The observations presented are far from original and derive from sources too numerous to credit. My acknowledgement and apologies to all belief systems and individuals — religious, philosophical or otherwise.

If I’m Wrong — I’m Toast!

First and foremost, I accept ownership of and responsibility for every thought/experience that has entered my consciousness from the moment my soul was born. Since I can perceive reality only through my personal mechanism, all of my conclusions belong solely to me. Yours belong to you, though since we are all connected, this is a pointless point.

This requisite is similar to the conditions for a happy marriage. (On this point my track record would certainly disqualify me as an authority.) Nonetheless, in any successful relationship between two or more people there is an additional partner. Besides those that are directly involved there is an overall unifying Entity — The Marriage. The Partnership. The Organization.

I am suggesting that, for survival, individuals and institutions place consideration of the welfare of the whole above their personal and group agendas.

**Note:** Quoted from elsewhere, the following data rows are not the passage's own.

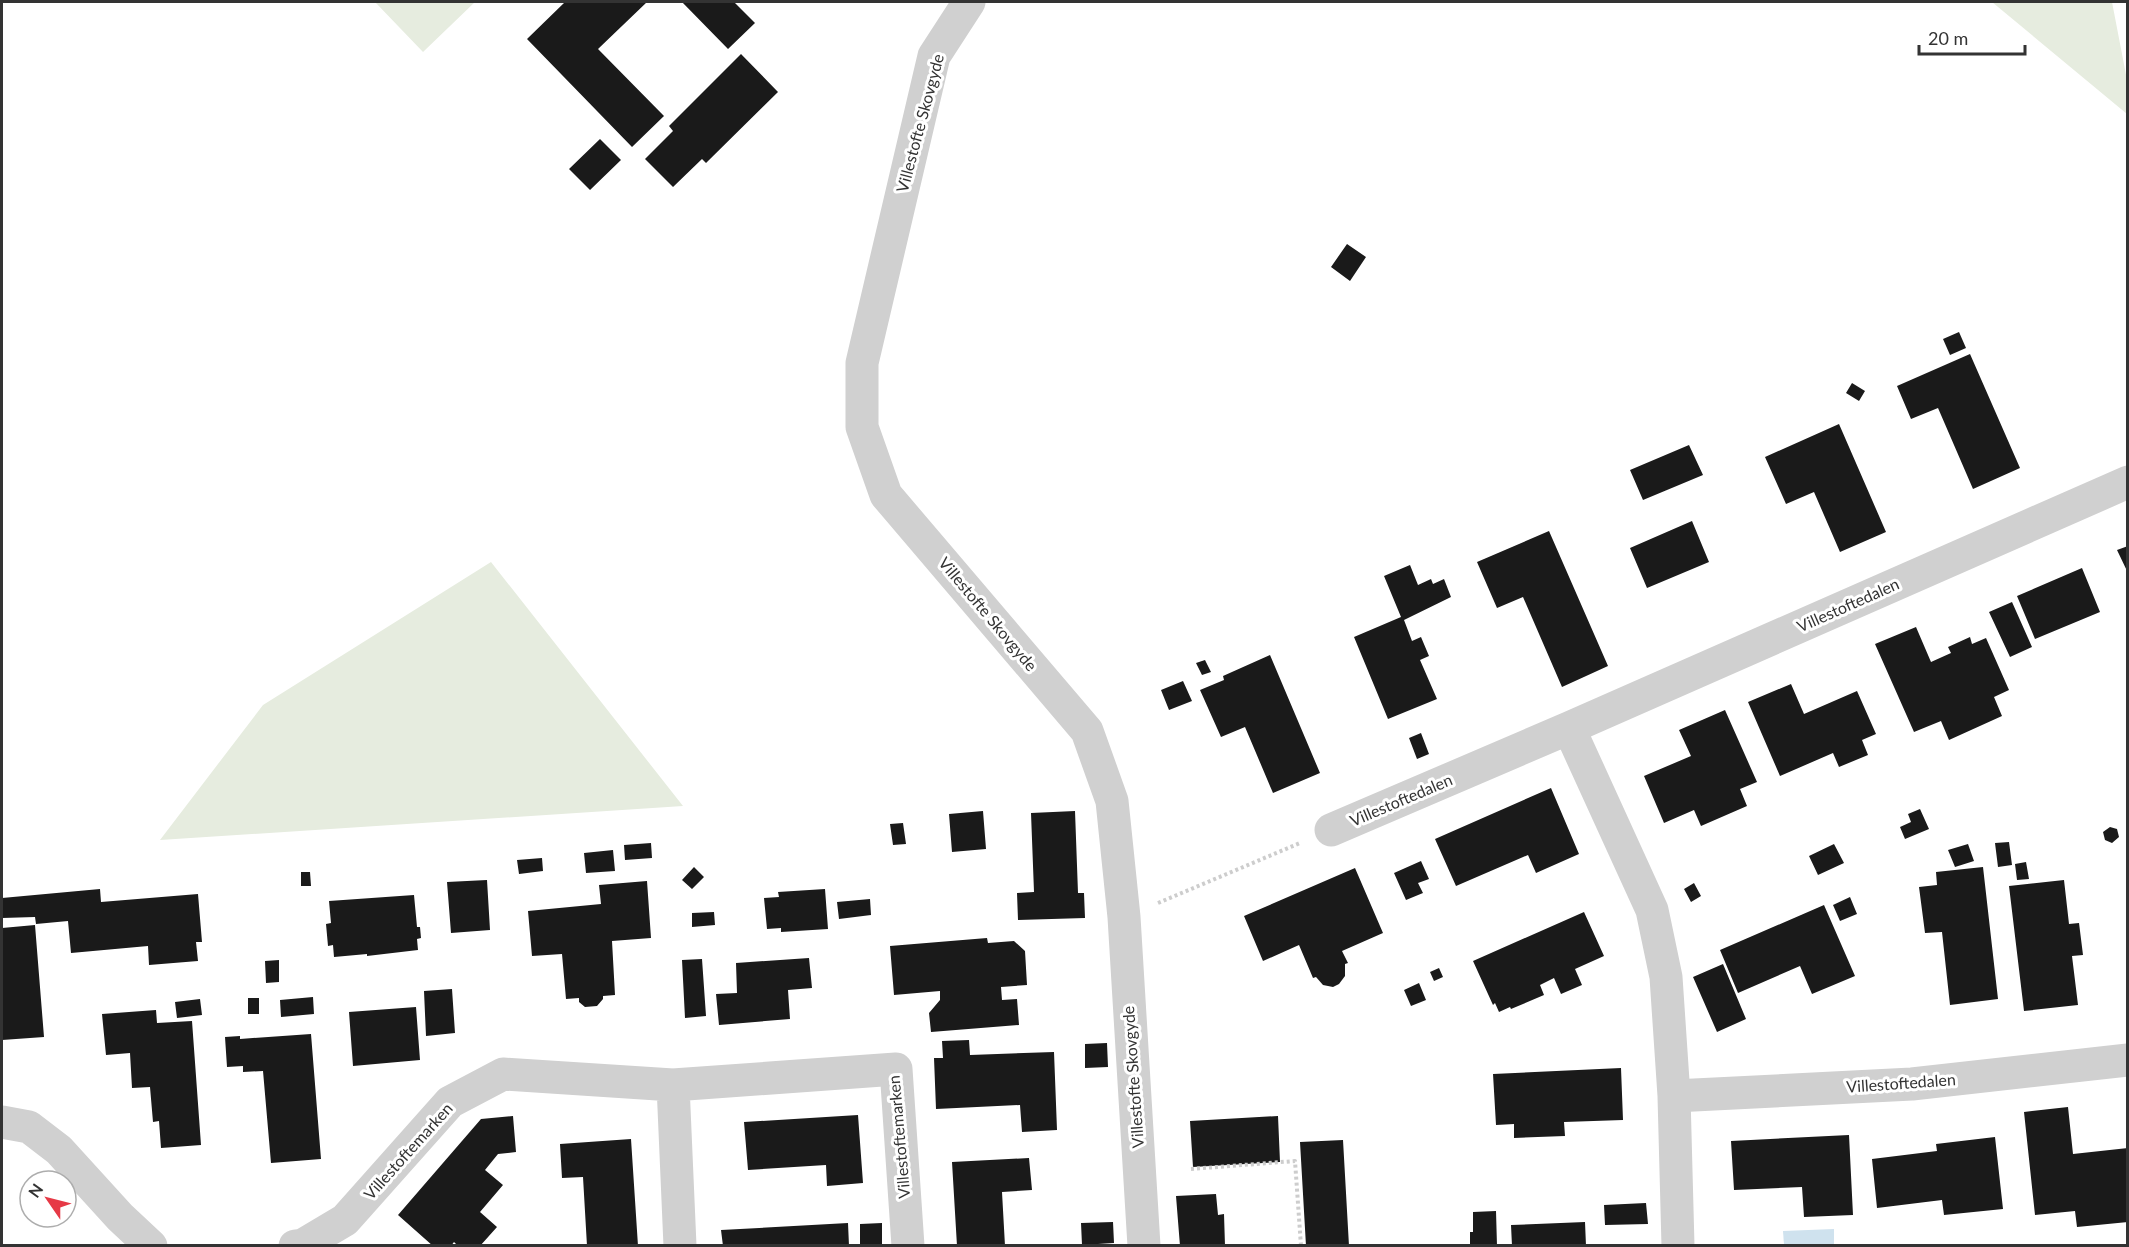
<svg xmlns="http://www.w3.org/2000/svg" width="2129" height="1247" viewBox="0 0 2129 1247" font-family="Lato,sans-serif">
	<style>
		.green { fill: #e6ecdf }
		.water { fill: #cfe2ee }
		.building { fill: #1a1a1a }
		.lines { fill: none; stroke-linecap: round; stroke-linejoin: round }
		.path { stroke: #cdcdcd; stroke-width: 4; stroke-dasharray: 3 3; stroke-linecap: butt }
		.minor { stroke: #d0d0d0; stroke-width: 33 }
		.labels { text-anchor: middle; stroke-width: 6; stroke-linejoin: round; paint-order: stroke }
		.street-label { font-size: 16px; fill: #333; stroke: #fff }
	</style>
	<rect width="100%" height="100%" fill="#fff"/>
	<!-- green -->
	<path class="green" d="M375,2h100l-52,50z
		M1992,2h120l15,78v34z
		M491,562l192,244 -523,34 103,-135z"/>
	<!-- water -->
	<path class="water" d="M1834,1229v16h-50l-1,-14z"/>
	<!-- building -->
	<path class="building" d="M565,2h82l-49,47 66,67 -32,31 -105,-108z
		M682,2h52l21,21 -27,26z
		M741,54l37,38 -72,71 -4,-4 -29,28 -28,-28 28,-28 -4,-5z
		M600,139l21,21 -31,30 -21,-21z
		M1347,244l19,13 -16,24 -19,-14z
		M1959,332l7,16 -16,7 -7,-16z
		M1970,354l50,114 -47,21 -35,-81 -27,11 -14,-33z
		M1852,383l13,8 -6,10 -13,-8z
		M1839,424l47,108 -46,20 -26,-60 -28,12 -21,-47z
		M1689,445l14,30 -60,25 -13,-30z
		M1692,521l17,41 -62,26 -17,-40z
		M1549,531l59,135 -46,21 -39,-90 -26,11 -20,-46z
		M2128,546v27l-11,-23z
		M1410,565l8,20 13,-6 2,5 11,-5 7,18 -47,23 8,21 9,-4 8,19 -9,4 17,39 -49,20 -34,-82 47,-20 -17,-41z
		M2082,568l18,44 -65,27 -18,-43z
		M2012,602l20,45 -22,10 -21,-45z
		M1916,627l15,35 20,-9 -3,-6 22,-10 2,7 14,-6 23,52 -15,7 8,19 -53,24 -8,-19 -27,11 -39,-88z
		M1270,655l50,118 -47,20 -28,-66 -24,10 -21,-47 24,-10 -1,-4z
		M1205,660l6,12 -9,3 -6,-12z
		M1183,681l9,20 -23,9 -8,-20z
		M1791,684l13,30 53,-23 19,43 -14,6 6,15 -29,12 -6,-14 -53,23 -32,-74z
		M1725,710l32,72 -17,7 7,17 -46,20 -7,-16 -30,13 -20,-47 47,-20 -12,-26z
		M1421,733l8,21 -12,5 -8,-21z
		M1551,788l28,66 -43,19 -8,-18 -72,31 -21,-47z
		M1920,809l9,20 -24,10 -5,-12 11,-5 -3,-8z
		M983,811l3,38 -34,3 -3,-38z
		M1075,811l3,82h6l1,25 -67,2 -1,-27 17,-1 -3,-79z
		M903,823l3,21 -13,1 -3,-21z
		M2110,827l7,2 2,8 -7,6 -7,-3 -2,-8z
		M2009,842l3,23 -14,2 -3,-24z
		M651,843l1,15 -27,2 -1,-15z
		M1834,844l10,19 -26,12 -9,-19z
		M1968,844l6,17 -19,6 -7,-17z
		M613,850l2,21 -29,2 -2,-20z
		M542,858l1,13 -24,3 -2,-14z
		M1421,861l8,18 -11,4 5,10 -17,7 -12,-27z
		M2026,862l3,17 -12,1 -2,-16z
		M694,867l10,10 -12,12 -10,-9z
		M1983,867l15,132 -48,6 -8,-73 -17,1 -6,-46 18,-2 -1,-13z
		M1355,868l28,65 -41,18 6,12 -3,1v12l-6,8 -6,3 -10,-2 -7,-8 -3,1 -14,-33 -36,16 -19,-45z
		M301,872h9l1,14h-10z
		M487,880l3,50 -39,3 -4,-51z
		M2064,880l5,44 10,-1 4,32 -11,1 6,49 -54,6 -15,-125z
		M647,881l4,57 -39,3 3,54 -12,1v3l-6,7 -12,1 -6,-5v-4l-13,1 -4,-45 -30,2 -4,-45 73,-7 -2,-19z
		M1694,883l7,13 -10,6 -7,-13z
		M100,889l1,13 97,-8 4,48h-6l2,19 -49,4 -1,-19 -77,7 -3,-32 -32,3 -1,-7 -33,1v-20z
		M825,889l3,40 -47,3v-4l-14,1 -3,-31 15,-1 -1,-5z
		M414,895l3,32h3l1,11 -4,1 1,11 -51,6v-2l-33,3 -1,-12 -5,1 -2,-22 5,-1 -2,-22z
		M1850,897l7,17 -17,7 -7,-16z
		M870,899l1,16 -32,4 -2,-17z
		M1824,905l31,71 -43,18 -12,-28 -62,27 -18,-43z
		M714,912l1,13 -23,2v-14z
		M1584,912l20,44 -29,13 7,16 -21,9 -7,-16 -14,7 4,10 -33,14 -1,-2 -11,5 -4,-9 -2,2 -20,-44z
		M35,925l9,112 -42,3v-112z
		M987,938l1,5 26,-2 11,10 2,34 -26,2 1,13 15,-1 2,26 -88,7 -2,-19 11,-13v-9l-46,4 -4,-49z
		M809,958l3,30 -24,2 2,29 -71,6 -3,-31 21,-1 -1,-30z
		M702,959l4,57 -21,2 -3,-58z
		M279,960v22l-13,1 -1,-22z
		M1723,964l23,55 -29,13 -24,-55z
		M1439,968l4,9 -9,4 -4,-9z
		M1419,983l7,17 -15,6 -7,-16z
		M452,989l3,44 -29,3 -2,-45z
		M313,997l1,17 -33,3 -1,-17z
		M248,998h11v16h-11z
		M200,999l2,16 -25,3 -2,-16z
		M416,1007l4,53 -67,6 -4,-54z
		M156,1010l1,13 35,-2 9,124 -40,3 -2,-27 -6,1 -3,-35 -18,1 -2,-35 -24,2 -4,-41z
		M311,1034l10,125 -50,4 -8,-92 -20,1v-6l-16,1 -2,-30 15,-1v3z
		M969,1040l1,15 84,-3 3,78 -35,2 -2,-27 -84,4 -2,-51h9l-1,-17z
		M1107,1043l1,24 -23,1v-24z
		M1621,1068l2,52 -59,2 1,14 -51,2v-14l-18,1 -3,-51z
		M2068,1107l5,47 55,-6v74l-51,5 -2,-16 -40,4 -11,-103z
		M858,1115l5,68 -36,3 -1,-21 -78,5 -4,-48z
		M513,1116l3,36 -18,2 -13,16 18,15 -23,27 17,15 -17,19h-22l-4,-4 -3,4h-18l-35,-31 83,-96z
		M1278,1116l2,46 -87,5 -3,-46z
		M1849,1135l4,80 -49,2 -2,-30 -68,3 -3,-49z
		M1995,1137l8,72 -59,6 -2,-15 -65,8 -5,-49 65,-8 -1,-7z
		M631,1139l7,107h-51l-4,-69 -21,1 -2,-34z
		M1343,1140l6,106h-43l-6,-104z
		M1029,1158l3,32 -30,2 3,54h-48l-5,-84z
		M1216,1194l2,21 6,-1 1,32h-45l-4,-50z
		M1646,1203l2,21 -43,1 -1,-20z
		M1496,1211l1,35h-27v-14h3v-20z
		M1113,1222l1,21 -32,2 -1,-22z
		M1585,1222l1,24h-74l-1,-21z
		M848,1223l1,23h-126l-2,-16z
		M882,1223v23h-22v-22z"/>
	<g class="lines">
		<!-- path -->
		<path class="path" d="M1158,903l142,-60
			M1191,1169l104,-8 6,85"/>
		<!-- minor -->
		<path class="minor" d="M969,2l-35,54 -72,307v64l24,68 201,236 25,70 12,116 20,329
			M1569,728l83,182 14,67 8,119 4,150
			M1331,830l238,-102 559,-246
			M673,1085l7,161
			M1674,1096l238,-12 216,-24
			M2,1122l27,5 30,23 61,67 31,29
			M295,1246l8,-1 42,-25 105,-118 53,-28 170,11 223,-16 12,177"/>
	</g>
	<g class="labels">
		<!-- street labels -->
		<g class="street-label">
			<text transform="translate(920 123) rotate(-75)" y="6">Villestofte Skovgyde</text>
			<text transform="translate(1848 605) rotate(-24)" y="6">Villestoftedalen</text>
			<text transform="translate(988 614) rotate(50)" y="6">Villestofte Skovgyde</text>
			<text transform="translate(1401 800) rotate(-23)" y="6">Villestoftedalen</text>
			<text transform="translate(1133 1077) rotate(-94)" y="6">Villestofte Skovgyde</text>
			<text transform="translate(1901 1083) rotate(-4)" y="6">Villestoftedalen</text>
			<text transform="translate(899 1137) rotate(-95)" y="6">Villestoftemarken</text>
			<text transform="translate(408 1151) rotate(-48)" y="6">Villestoftemarken</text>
		</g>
	</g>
	<!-- border -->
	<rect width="2129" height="1247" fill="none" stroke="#333333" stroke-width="6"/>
	<!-- north arrow -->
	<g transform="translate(48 1199) rotate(305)"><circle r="28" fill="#ffffff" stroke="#adadad" stroke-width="1.5"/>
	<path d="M0-4.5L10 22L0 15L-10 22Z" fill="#e63946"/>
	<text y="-9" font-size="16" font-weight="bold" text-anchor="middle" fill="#333333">N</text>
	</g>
	<!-- scale -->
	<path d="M1919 45v9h106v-9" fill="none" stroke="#333333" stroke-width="3"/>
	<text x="1928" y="45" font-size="18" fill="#333333" stroke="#ffffff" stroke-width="4.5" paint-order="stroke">20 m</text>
</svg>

Because my memory is flawed, I usually choose to tell the truth as I see it. This is the simplest and most effective way to keep my stories straight.

So here are 12 tips worth testing (in no particular sequence of importance except for the last).

    1. Every unkind act is a cry for love.
  • No one repeats any action unless there is a payoff — positive or negative — conscious or not.

 

  • We have precious little control, if any, over our lives. Instead we have choice and discernment.

 

  • Life would be meaningless were it not for faith in an intelligent power that knows all and adores us anyway. Sort of like a tough-love parent who says punishment hurts him/her more than it hurts us. REALLY?

 

  • No one ever does anything for anyone unless there is benefit to the benefactor, even if it is only the feeling of self approval.

 

  • Mankind’s misguided actions spring from fear for safety/survival, desire for approval/acceptance, absence of control and an underlying terror of being abandoned by God.

 

  • Mankind can do no more than cope with circumstances, usually ineptly, without the intervention of a higher, wiser and merciful power who alone can transmute our mistakes and their memories from endless replaying.

 

  • Every obstacle is an opportunity for learning. Rock bottom is a firm foundation on which to build.

 

  • Our greatest challenges/challengers are our greatest teachers.

 

  • It would be impossible for a human being to fault another if that very trait were absent in their own perception. When judgment is present, it is a reflection of and/or remembrance of guilt.

 

  • Wherever attention goes, manifestation tends to follow. Be very careful what you want.

 

  • To obtain a reprieve from an endless sentence of imbedded patterns, it is imperative that we assume total responsibility for our errors, have real regret, ask for forgiveness from others, forgive ourselves, give thanks nonstop for our many blessings and place our lives in alignment with Love.

 

This is the elegant solution that heals from the heart — in preparation for a revitalized, more peaceful happy life.

I think newly, clearly, truly! And so it is!

I wish to thank all my sources of inspiration, the most influential of which have been “A Course in Miracles,” Ihaleakala Hew Len, Ph.D., teacher of Ho’oponopono and Lester Levenson, founder of The Sedona Method.

Above all, I am most grateful for direct communication from headquarters.